WORK ORDER: Every line that holds the word "lines" needs to be copied from the data below.

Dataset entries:
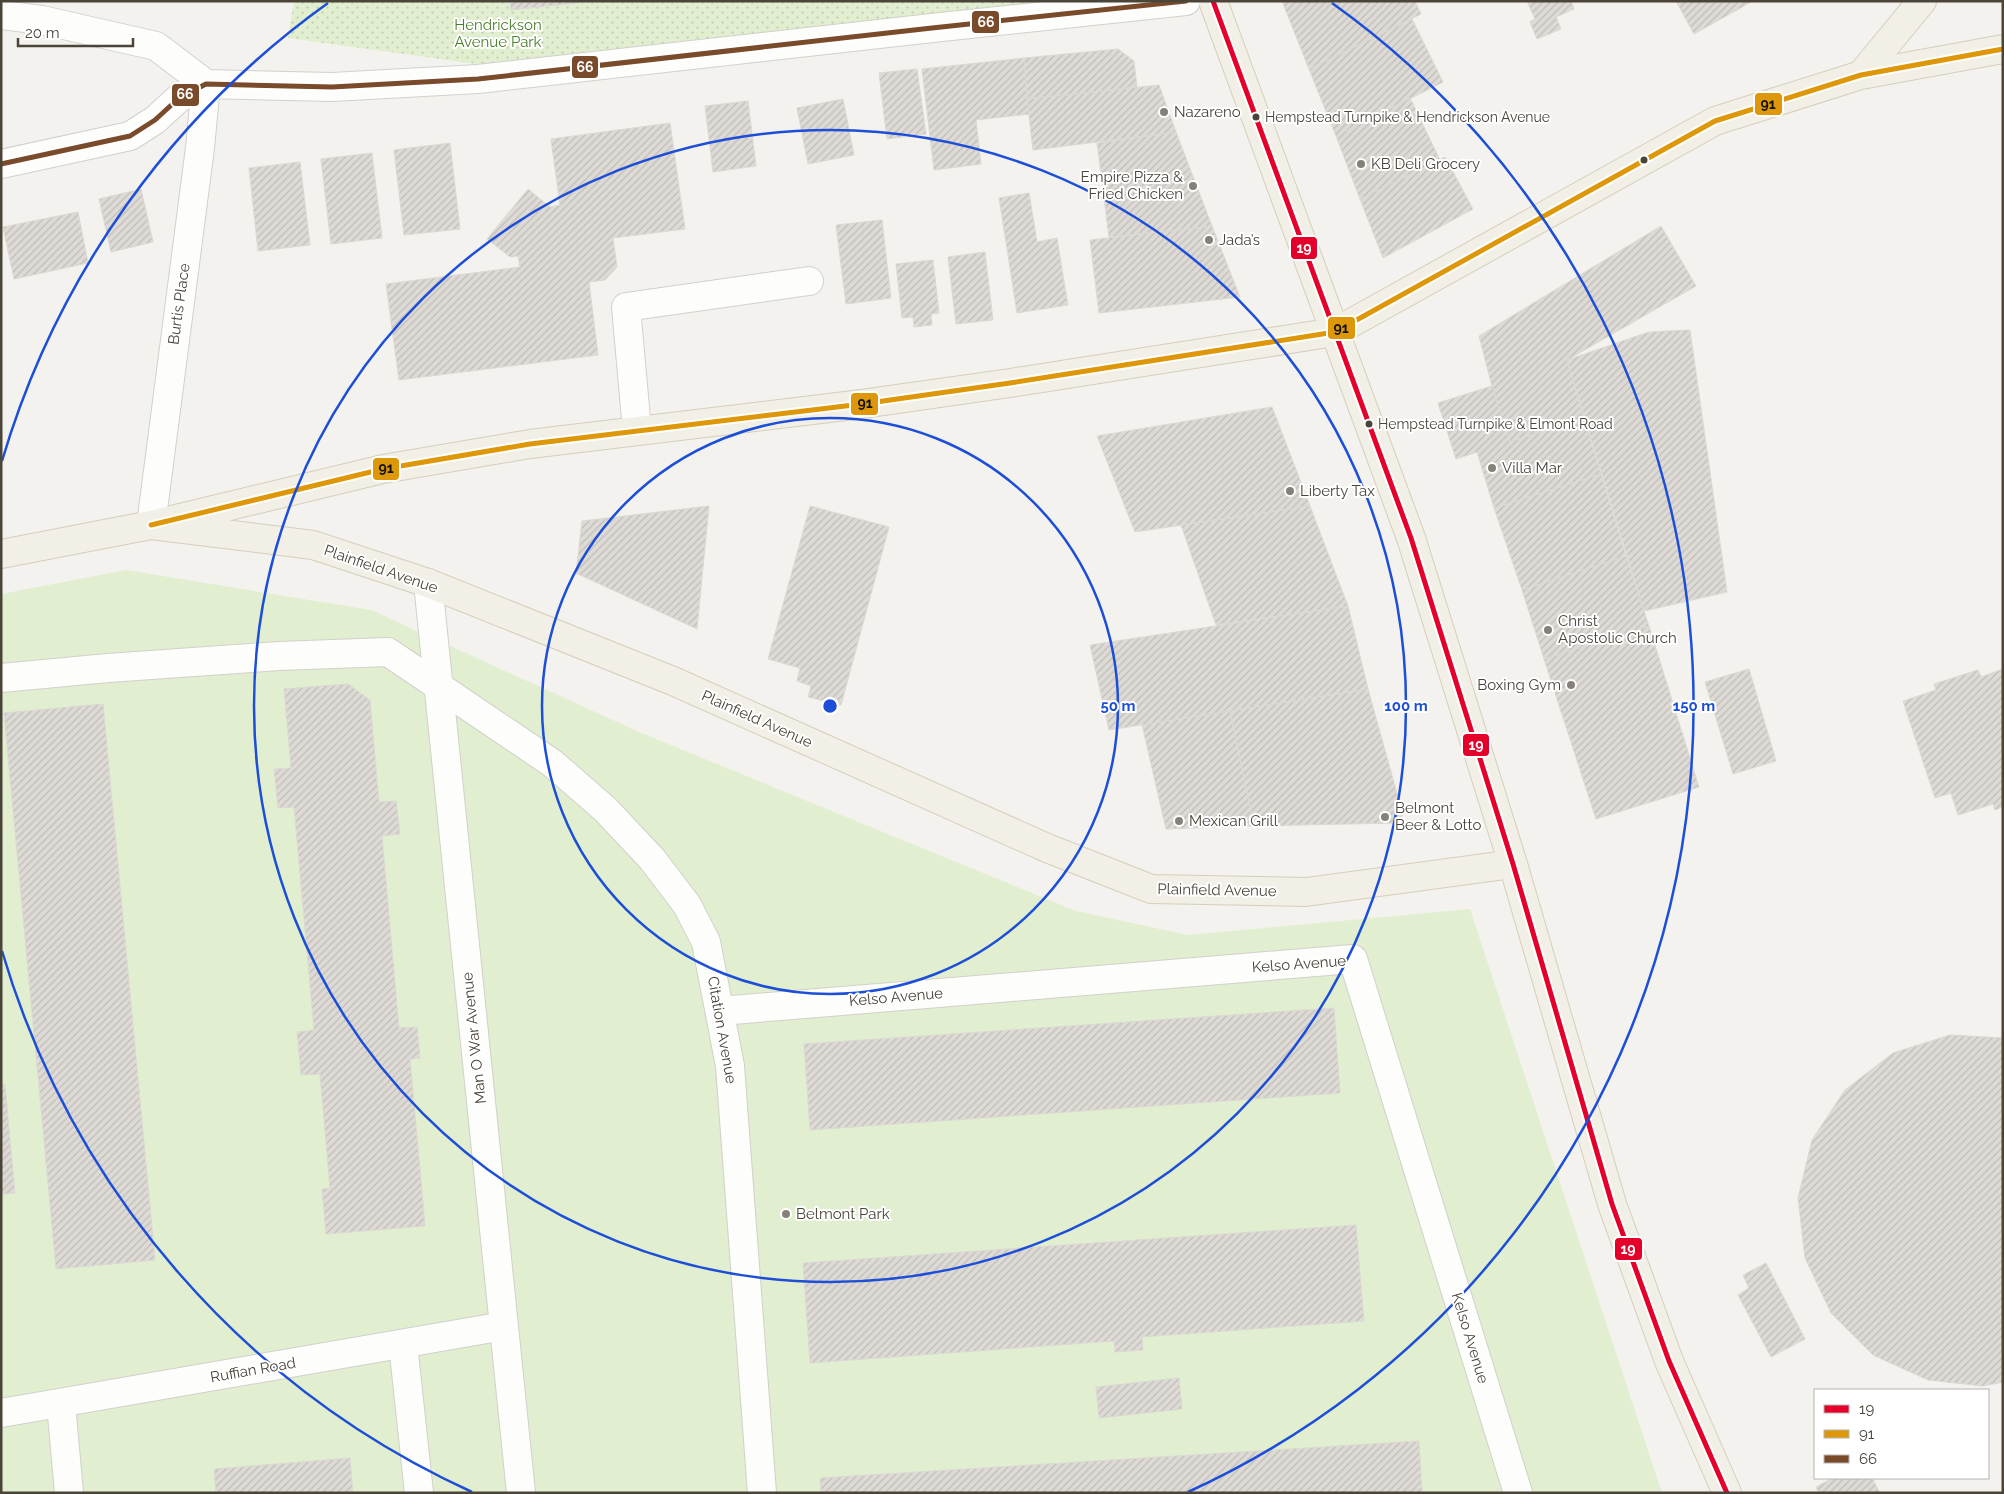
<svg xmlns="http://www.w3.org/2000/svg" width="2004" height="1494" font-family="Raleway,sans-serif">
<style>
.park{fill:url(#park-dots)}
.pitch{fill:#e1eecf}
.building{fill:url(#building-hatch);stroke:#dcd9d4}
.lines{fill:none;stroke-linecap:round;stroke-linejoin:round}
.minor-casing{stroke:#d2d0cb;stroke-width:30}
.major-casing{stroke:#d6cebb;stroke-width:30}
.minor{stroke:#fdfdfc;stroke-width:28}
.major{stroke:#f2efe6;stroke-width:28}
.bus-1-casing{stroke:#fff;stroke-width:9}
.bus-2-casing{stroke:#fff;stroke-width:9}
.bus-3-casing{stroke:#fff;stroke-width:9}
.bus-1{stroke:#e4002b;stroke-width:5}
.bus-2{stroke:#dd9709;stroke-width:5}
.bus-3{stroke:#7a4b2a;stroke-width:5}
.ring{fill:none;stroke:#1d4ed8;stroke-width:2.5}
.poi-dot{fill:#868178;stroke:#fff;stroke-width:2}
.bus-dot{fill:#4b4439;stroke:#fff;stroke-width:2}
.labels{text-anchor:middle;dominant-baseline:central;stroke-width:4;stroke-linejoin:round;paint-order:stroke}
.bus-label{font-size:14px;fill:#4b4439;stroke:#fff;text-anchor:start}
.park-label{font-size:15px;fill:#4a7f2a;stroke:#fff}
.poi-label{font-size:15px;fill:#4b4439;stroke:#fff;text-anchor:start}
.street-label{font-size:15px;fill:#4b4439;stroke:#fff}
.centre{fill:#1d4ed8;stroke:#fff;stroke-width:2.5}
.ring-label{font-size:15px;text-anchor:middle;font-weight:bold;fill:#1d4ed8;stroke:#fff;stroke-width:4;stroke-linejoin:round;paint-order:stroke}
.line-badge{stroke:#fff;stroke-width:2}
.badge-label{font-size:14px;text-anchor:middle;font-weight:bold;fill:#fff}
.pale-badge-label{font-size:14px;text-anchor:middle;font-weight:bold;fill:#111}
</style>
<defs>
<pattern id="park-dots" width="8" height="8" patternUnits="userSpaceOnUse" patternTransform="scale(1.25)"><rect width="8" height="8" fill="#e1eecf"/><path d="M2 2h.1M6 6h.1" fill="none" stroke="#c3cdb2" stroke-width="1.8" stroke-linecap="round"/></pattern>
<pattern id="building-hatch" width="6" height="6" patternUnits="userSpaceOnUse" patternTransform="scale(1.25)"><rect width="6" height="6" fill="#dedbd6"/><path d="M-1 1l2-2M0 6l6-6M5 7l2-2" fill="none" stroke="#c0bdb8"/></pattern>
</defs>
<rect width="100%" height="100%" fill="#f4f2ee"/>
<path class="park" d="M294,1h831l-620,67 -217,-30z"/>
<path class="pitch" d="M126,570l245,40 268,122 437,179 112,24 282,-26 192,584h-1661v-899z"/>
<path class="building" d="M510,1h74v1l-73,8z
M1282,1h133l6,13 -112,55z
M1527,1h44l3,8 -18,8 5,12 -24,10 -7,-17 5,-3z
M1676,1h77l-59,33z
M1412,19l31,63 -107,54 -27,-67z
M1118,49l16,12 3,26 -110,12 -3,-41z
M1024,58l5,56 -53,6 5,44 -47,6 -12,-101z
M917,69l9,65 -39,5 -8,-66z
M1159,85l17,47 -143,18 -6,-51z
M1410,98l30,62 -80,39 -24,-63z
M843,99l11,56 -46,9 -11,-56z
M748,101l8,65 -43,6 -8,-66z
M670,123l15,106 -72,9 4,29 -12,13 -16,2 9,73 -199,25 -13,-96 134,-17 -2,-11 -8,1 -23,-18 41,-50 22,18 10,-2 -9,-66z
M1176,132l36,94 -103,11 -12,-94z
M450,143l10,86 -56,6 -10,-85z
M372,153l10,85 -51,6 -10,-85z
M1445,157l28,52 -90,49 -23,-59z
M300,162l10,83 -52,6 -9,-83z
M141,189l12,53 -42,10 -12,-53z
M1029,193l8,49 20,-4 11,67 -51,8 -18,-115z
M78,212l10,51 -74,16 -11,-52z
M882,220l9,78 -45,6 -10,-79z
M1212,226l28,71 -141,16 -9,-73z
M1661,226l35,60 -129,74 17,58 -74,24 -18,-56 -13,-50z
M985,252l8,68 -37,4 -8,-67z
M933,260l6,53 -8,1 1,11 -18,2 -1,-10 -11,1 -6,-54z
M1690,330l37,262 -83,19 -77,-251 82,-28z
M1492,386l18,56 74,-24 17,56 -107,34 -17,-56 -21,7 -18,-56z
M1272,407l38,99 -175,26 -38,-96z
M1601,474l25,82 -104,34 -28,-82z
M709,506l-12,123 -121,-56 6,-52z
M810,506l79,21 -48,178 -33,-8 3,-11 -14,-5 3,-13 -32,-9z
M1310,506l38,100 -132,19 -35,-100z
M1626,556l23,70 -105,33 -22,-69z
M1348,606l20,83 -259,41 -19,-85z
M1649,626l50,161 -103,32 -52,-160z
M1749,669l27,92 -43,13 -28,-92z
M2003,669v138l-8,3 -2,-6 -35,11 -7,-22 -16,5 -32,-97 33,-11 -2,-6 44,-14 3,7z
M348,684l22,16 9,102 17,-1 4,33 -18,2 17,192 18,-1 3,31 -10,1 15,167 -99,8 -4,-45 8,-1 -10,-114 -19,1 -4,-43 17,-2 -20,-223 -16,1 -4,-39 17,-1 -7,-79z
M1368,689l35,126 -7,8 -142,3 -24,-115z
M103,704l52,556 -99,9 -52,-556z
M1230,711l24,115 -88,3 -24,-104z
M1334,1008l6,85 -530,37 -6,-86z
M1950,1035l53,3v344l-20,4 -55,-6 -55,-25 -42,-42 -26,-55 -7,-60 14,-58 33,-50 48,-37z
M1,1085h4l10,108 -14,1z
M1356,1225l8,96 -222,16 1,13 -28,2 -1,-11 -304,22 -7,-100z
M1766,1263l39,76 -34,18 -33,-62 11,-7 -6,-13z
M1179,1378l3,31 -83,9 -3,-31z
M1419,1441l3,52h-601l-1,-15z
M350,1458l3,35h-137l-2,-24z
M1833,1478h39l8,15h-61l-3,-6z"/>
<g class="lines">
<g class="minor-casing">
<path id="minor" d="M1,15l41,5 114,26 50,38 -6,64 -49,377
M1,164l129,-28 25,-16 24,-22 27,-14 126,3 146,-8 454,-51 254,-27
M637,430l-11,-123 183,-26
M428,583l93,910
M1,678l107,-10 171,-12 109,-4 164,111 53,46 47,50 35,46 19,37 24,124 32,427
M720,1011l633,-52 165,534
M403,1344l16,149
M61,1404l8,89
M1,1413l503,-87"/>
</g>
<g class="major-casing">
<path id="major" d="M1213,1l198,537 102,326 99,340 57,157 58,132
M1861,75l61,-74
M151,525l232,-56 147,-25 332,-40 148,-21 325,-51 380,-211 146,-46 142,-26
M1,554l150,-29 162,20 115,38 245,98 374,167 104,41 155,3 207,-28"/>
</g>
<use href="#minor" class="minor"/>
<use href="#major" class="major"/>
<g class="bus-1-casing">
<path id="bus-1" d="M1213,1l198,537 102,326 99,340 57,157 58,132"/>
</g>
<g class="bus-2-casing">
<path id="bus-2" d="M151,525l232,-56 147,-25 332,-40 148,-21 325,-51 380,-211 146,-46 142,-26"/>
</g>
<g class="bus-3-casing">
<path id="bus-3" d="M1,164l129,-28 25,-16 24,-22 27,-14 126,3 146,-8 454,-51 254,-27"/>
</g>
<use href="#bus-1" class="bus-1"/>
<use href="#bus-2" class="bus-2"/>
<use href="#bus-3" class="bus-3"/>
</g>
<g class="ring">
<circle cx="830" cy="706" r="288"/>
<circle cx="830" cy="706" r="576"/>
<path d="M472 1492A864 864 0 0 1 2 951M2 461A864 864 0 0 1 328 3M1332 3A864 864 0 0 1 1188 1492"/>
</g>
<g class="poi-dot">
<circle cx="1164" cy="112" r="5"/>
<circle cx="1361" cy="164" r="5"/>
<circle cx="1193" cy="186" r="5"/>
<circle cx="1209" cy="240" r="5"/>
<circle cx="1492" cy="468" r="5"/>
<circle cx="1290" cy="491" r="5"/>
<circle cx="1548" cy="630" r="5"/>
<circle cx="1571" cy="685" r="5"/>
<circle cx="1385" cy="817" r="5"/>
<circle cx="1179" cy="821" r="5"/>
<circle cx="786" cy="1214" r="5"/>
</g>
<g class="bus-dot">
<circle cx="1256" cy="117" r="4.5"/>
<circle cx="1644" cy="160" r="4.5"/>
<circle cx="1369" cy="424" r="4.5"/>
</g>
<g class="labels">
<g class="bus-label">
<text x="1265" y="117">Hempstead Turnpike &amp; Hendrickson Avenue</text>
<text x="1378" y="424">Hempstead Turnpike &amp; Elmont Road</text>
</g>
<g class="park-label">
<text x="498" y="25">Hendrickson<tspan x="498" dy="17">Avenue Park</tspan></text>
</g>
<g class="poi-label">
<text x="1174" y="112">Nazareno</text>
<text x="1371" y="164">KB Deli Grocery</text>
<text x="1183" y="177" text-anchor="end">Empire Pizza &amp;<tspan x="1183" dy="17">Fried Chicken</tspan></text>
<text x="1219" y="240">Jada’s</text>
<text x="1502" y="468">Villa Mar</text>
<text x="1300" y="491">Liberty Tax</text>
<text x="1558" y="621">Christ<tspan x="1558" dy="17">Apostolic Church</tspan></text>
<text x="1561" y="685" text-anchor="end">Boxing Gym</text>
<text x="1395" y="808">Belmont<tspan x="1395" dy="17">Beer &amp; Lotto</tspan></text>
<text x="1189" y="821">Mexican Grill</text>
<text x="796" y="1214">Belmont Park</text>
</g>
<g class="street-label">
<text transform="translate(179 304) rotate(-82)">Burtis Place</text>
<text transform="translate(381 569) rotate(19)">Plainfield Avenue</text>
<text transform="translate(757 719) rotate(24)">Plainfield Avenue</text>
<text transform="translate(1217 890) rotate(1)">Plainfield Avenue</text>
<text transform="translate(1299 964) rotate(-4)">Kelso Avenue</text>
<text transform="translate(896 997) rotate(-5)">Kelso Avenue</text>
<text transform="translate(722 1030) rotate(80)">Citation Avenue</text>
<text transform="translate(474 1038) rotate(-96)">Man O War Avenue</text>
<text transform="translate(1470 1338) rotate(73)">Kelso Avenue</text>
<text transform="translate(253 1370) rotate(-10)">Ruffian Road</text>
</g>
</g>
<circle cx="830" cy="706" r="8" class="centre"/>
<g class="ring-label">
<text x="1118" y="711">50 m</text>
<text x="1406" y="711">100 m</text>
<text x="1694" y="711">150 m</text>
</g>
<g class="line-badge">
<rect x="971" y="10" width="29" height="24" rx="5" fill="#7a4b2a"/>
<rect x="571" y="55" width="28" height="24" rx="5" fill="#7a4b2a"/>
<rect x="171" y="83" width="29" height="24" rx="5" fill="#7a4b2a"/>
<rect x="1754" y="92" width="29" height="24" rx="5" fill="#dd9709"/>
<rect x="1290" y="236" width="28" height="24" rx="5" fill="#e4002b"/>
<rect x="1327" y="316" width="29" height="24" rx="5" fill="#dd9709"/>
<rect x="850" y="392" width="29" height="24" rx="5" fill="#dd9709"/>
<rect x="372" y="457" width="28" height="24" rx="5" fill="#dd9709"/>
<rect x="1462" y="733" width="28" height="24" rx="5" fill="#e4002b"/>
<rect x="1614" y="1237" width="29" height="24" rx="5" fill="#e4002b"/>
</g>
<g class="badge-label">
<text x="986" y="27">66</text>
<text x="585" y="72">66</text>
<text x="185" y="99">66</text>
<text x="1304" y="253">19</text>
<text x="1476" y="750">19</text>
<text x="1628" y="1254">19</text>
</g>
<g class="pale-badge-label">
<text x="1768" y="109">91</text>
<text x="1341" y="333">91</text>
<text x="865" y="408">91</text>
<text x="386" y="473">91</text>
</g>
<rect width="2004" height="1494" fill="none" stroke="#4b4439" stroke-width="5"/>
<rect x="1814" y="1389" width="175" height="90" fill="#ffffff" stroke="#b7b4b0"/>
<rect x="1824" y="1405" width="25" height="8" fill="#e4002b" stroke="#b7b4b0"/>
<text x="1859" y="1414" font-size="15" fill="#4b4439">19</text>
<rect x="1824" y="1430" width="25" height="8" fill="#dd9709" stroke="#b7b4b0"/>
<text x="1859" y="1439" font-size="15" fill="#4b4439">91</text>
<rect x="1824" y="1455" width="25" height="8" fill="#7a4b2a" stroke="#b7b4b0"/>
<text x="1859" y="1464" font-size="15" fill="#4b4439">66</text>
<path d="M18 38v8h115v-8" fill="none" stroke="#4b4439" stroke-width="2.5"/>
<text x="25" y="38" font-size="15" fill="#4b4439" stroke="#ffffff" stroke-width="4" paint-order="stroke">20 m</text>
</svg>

WRITTEN ANSWER:
.lines{fill:none;stroke-linecap:round;stroke-linejoin:round}
<g class="lines">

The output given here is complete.